Southern Maple Sweet Potato Casserole
Ingredients
Equipment
Method
- Preheat your oven to 350°F (175°C). Grease a 9×13 inch baking dish.
- Peel and cube the sweet potatoes into roughly 1-inch pieces.
- Boiling Method: Place the cubed sweet potatoes in a large pot and cover with cold water. Add a pinch of salt to the water. Bring to a boil over high heat, then reduce heat and simmer for 15-20 minutes, or until the sweet potatoes are fork-tender. Drain the sweet potatoes well.
- Baking Method: Wrap each sweet potato in aluminum foil. Bake at 400 degrees F for 45-60 minutes, or until fork tender. Let cool slightly before handling and peeling the skin off.
- In a large bowl, combine the drained (or baked) sweet potatoes, melted butter, maple syrup, milk, cinnamon, nutmeg, ginger, salt, pepper, and vanilla extract.
- Use a potato masher or an electric mixer to mash the sweet potatoes until smooth. Don’t overmix.
- Pour the sweet potato mixture into the prepared baking dish and spread evenly.
- In a medium bowl, whisk together the flour, brown sugar, chopped pecans, and salt.

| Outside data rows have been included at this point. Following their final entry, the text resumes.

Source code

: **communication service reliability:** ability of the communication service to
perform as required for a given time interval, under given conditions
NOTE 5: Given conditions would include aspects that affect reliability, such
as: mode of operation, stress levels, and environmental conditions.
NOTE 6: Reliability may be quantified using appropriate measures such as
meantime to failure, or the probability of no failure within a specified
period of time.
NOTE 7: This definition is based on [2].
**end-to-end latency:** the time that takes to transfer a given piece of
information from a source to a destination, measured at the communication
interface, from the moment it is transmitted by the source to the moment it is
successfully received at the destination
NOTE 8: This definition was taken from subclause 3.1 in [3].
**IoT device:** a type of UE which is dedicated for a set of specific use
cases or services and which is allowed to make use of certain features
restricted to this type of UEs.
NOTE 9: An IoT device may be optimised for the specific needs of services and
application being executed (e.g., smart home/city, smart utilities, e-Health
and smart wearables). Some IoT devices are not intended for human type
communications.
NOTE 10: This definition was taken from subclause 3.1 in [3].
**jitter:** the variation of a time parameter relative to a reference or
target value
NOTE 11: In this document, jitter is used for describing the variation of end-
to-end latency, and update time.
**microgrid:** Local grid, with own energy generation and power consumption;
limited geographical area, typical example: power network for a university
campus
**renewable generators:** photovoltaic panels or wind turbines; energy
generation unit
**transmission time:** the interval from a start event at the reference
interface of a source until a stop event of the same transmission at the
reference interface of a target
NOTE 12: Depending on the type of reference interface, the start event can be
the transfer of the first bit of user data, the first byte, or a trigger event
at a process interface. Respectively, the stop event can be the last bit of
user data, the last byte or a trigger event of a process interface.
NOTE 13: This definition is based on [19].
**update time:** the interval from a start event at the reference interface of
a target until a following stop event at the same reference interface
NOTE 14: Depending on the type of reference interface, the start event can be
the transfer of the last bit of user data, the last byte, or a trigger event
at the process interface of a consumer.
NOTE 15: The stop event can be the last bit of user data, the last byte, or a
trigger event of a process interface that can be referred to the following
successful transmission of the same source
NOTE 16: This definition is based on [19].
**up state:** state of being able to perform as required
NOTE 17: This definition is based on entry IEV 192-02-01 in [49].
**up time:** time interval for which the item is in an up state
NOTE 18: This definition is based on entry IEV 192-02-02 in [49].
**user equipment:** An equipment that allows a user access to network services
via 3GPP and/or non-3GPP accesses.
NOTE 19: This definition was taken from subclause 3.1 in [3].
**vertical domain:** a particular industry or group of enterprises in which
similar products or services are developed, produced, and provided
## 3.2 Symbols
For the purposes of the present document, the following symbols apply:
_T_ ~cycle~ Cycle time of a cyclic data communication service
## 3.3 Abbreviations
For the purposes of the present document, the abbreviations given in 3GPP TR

- Add the cold, cubed butter to the dry ingredients. Using a pastry blender or your fingertips, cut the butter into the flour mixture until it resembles coarse crumbs.
- Drizzle the 1/4 cup maple syrup over the streusel mixture and toss gently to combine.
- Sprinkle the maple pecan streusel topping evenly over the sweet potato base.
- Bake in the preheated oven for 25-30 minutes, or until the topping is golden brown and the sweet potato filling is bubbly.
- Let the casserole cool for at least 10-15 minutes before serving.